Voting to strike and actually going on strike are two very different things. On Thursday, the Culinary Local 226 did the former. If the union follows through on the latter, it will be the group’s most significant work stoppage in Las Vegas in 30 years.

There’s a reason it’s been so long since valley hospitality workers walked off their jobs en masse: strikes hurt. They hurt businesses and the larger city economy, yes, but they hurt workers most of all. Like most people working hourly jobs for tips, members of the Culinary and its affiliated Bartenders Local 165 are getting by. They can’t afford to leave their jobs for very long, the union’s strike fund notwithstanding.

Yet some 5,000 union employees at 10 downtown hotels — Binion’s, El Cortez, Four Queens, Fremont, Golden Gate, Golden Nugget, Las Vegas Club, Las Vegas Plaza, Main Street Station and The D — and workers at the Margaritaville restaurant on the Strip and at Brady Laundries, which provides linen services for casino workers, very well could go on strike soon.
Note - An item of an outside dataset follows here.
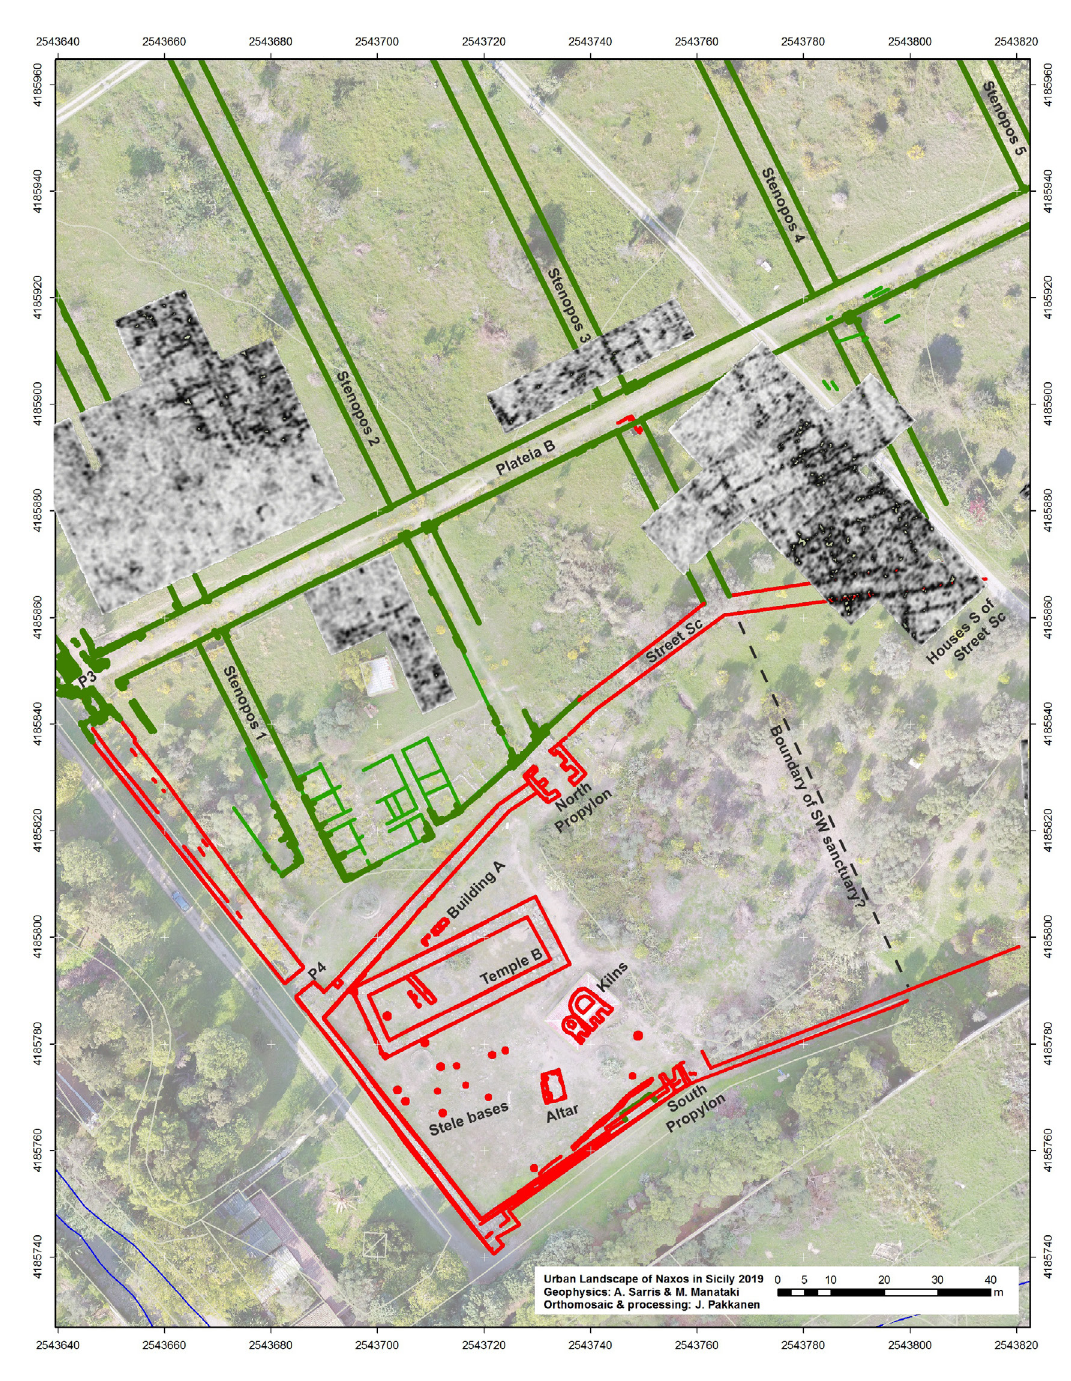
Figure 8. South-west sector of Naxos. Excavated remains and GPR grids superimposed on the aerial orthomosaic. Red = Archaic; green = Classical (Jari Pakkanen, Apostolos Sarris, & Meropi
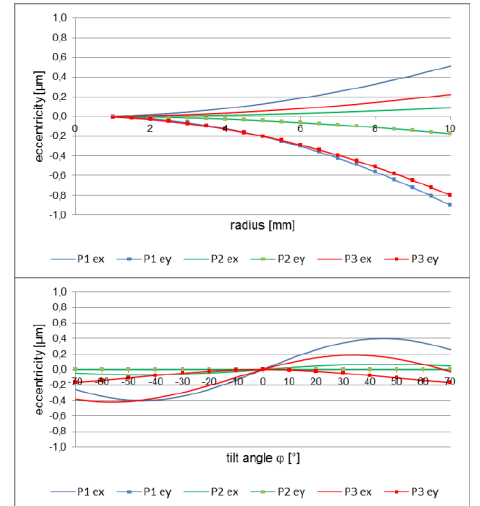
Figure 7: Eccentricity in projection of circular targets as a function of target radius (left) and tilt angle (right, with r =5mm) Figure 7 (bottom) displays the result of tilt angle variation for a target of 5mm radius. In this example the angle j is altered between –70 and +70 degrees while  =0. The eccentricity ex behaves like a sine curve with a maximum between 45° and 60° depending on target position. For targets P1 and P2 there is no eccentricity ey since the points are located on the optical axis and  is zero. P3 is located away from the optical axis and leads to sinusoidal eccentricities ex that are symmetrical with respect to the sign of j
The hangup in securing new contracts is the Culinary’s excellent medical benefits. Thanks to Obamacare, downtown properties can’t afford them anymore. And who helped deliver the punishing Affordable Care Act and its disincentives for full-time work? The Culinary. Unions used their political clout to help elect President Barack Obama, Senate Majority Leader Harry Reid and the Democratic majorities that jammed Obamacare through Congress in 2009. Because organized labor hasn’t succeeded in persuading Washington to exempt unions from Obamacare’s costs, the Culinary wants downtown properties and customers to bear the cost of the union’s huge mistake.

Will downtown housekeepers and restaurant workers be willing to walk off their jobs in a city with high unemployment? Over the costs of a law they fought for?

The valley’s economy is recovering, with downtown reborn as a place where people live and work. A strike would be damaging and disruptive to everyone. We hope the Culinary is smarter than its recent votes would seem to indicate. No one wins with a strike — especially not the Culinary’s vulnerable members.